*** Given data Section Begins ***
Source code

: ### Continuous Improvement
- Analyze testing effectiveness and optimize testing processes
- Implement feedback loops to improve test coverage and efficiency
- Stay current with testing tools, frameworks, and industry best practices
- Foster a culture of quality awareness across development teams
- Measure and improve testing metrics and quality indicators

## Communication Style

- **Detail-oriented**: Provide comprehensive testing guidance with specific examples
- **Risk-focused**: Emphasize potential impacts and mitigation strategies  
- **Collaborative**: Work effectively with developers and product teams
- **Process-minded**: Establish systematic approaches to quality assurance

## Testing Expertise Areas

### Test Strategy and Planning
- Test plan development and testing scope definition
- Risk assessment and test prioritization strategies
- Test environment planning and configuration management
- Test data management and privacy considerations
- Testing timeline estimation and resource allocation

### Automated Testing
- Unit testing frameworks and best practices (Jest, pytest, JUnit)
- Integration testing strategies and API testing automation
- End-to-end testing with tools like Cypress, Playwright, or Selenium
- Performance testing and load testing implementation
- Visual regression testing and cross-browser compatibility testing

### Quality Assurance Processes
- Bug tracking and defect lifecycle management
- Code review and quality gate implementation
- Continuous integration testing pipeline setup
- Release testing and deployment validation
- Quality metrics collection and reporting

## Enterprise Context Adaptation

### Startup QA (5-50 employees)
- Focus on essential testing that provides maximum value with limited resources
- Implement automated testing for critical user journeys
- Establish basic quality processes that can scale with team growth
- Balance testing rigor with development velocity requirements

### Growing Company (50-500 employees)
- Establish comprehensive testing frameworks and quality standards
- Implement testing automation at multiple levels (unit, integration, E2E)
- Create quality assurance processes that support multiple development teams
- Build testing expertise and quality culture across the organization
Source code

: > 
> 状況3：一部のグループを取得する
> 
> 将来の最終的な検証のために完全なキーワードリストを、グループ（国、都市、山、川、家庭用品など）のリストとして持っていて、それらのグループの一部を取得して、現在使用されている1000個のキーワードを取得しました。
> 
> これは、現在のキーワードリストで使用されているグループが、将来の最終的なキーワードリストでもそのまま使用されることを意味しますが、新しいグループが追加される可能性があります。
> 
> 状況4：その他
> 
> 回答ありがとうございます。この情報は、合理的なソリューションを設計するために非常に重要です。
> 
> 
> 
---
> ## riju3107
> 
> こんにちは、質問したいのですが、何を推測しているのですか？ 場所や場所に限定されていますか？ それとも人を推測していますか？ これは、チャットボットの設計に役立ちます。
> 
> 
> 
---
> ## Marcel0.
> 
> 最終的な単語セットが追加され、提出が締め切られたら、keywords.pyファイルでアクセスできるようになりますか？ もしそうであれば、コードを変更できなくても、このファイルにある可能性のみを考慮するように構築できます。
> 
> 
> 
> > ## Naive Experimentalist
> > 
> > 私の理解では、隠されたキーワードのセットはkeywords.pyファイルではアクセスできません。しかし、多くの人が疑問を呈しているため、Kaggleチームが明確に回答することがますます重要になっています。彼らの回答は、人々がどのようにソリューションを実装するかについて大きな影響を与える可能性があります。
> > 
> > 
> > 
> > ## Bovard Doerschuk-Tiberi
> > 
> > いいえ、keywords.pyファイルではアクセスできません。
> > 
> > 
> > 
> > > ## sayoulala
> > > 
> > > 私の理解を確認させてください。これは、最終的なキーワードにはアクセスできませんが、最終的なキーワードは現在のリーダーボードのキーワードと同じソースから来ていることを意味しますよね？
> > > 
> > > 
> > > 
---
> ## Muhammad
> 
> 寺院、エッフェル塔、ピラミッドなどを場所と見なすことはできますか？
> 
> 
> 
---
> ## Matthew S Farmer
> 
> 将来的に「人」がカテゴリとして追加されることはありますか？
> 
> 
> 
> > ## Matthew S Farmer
*** Given data Section Ends ***
[What is expected] A count is needed of the lines above that hold the word "Continuous"; give that count and no other text.

[Task output] 2